After training, mice were transcardially perfused with phosphate buffer saline (PBS) followed by ca. 40 ml 4 % paraformaldehyde (PFA) in PBS. Immediately after perfusion, brains were removed and post-fixed in 4 % PFA overnight at 4 °C. Then, brains were stored in PBS at 4 °C until dissection. 150 µm coronal slices were prepared using a vibratome (Campden Instruments) and immunostained for calretinin as an anatomical marker as described previously5. Briefly, after PBS washes, brain slices were immersed in blocking solution (10% normal horse serum, S-2000-20, Vector Laboratories) with 0.5 % Triton (T8787, Sigma-Aldrich) in PBS for 2 h at room temperature. Next, slices were incubated in primary antibody (goat anti-calretinin, 1:1000, CG1, Swant) in carrier solution (1% normal horse serum with 0.5% Triton PBS) overnight at 4 °C. Slices were washed again in 0.5% Triton PBS and incubated for 2 h at room temperature or overnight at 4 °C in secondary antibody (donkey anti-goat 647, 1:1000, A-21447, ThermoFisher) in carrier solution. After final washes by PBS, slices were mounted on slides and cover slipped using 22 × 50 mm, 0.16−0.19 mm thick cover glass (FisherScientific).
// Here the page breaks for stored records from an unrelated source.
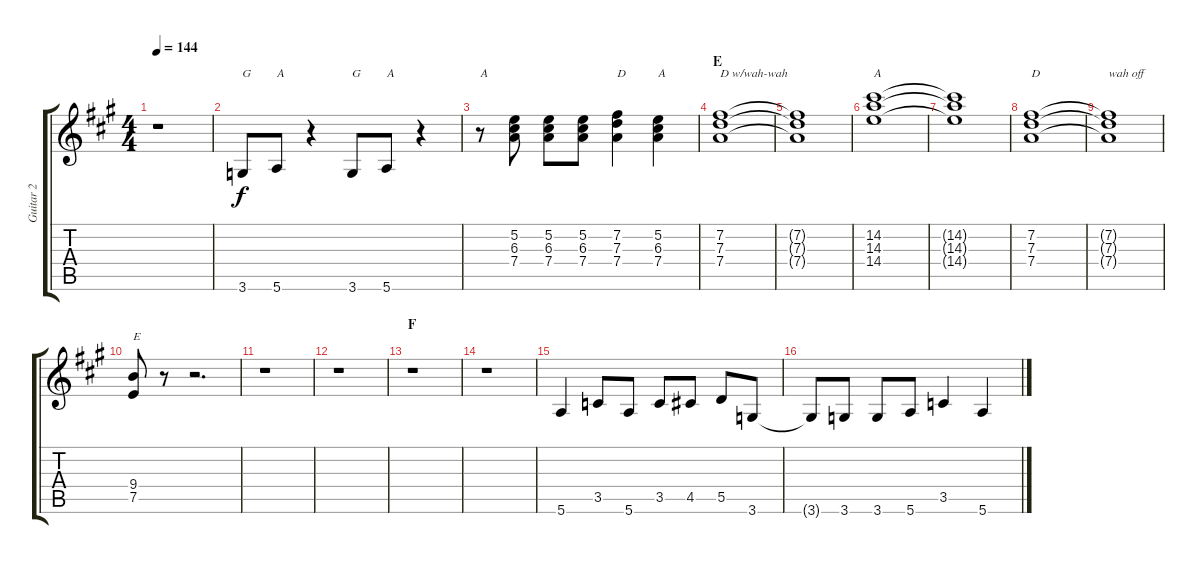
\track ("Guitar 2" "Guitar 2") {instrument distortionguitar}
\staff {score tabs}
\tuning (E4 B3 G3 D3 A2 E2) {hide}
\ts (4 4)
\tempo 144
\clef g2
\ks a
r.1{dy f} |
3.6.8{txt "G"} 5.6.8{txt "A"} r.4 3.6.8{txt "G"} 5.6.8{txt "A"} r.4 |
r.8{txt "A"} (5.2 6.3 7.4).8 (5.2 6.3 7.4).8 (5.2 6.3 7.4).8 (7.2 7.3 7.4).4{txt "D"} (5.2 6.3 7.4).4{txt "A"} |
\section ("" "E")
(7.2 7.3 7.4).1{txt "D w/wah-wah"} |
(7.2{t} 7.3{t} 7.4{t}).1 |
(14.2 14.3 14.4).1{txt "A"} |
(14.2{t} 14.3{t} 14.4{t}).1 |
(7.2 7.3 7.4).1{txt "D "} |
(7.2{t} 7.3{t} 7.4{t}).1{txt "wah off"} |
(9.4 7.5).8{txt "E"} r.8 r.2{d} |
r.1 |
r.1 |
\section ("" "F")
r.1 |
r.1 |
5.6.4 3.5.8 5.6.8 3.5.8 4.5.8 5.5.8 3.6.8 |
3.6{t}.8 3.6.8 3.6.8 5.6.8 3.5.4 5.6.4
Images were acquired with a LSM700 confocal microscope (Zeiss), Axio Scan Slide Scanner (Zeiss) or Olympus BX63. Acquired images were post-processed with ImageJ (https://imagej.nih.gov/ij/) to locate the implantation site of the GRIN lenses.

Statistical methods

Statistical analysis was performed in MATLAB (MathWorks). Alpha level was set at 0.05 and Bonferroni correction was applied to statistical tests (see Supplementary Table 1). Chi-square test, rank sum test, signed-rank test, linear mixed model (LMM), two-sample Kolmogorov-Smirnov test (ks-test2) and two-dimensional two-sample Kolmogorov-Smirnov test (https://github.com/brian-lau/multdist) were performed for datasets indicated in Supplementary Table 1. Data are presented as mean ± SEM unless otherwise stated. Statistical results and p values are presented in Supplementary Table 1.

Reporting summary

Further information on research design is available in the Nature Portfolio Reporting Summary linked to this article.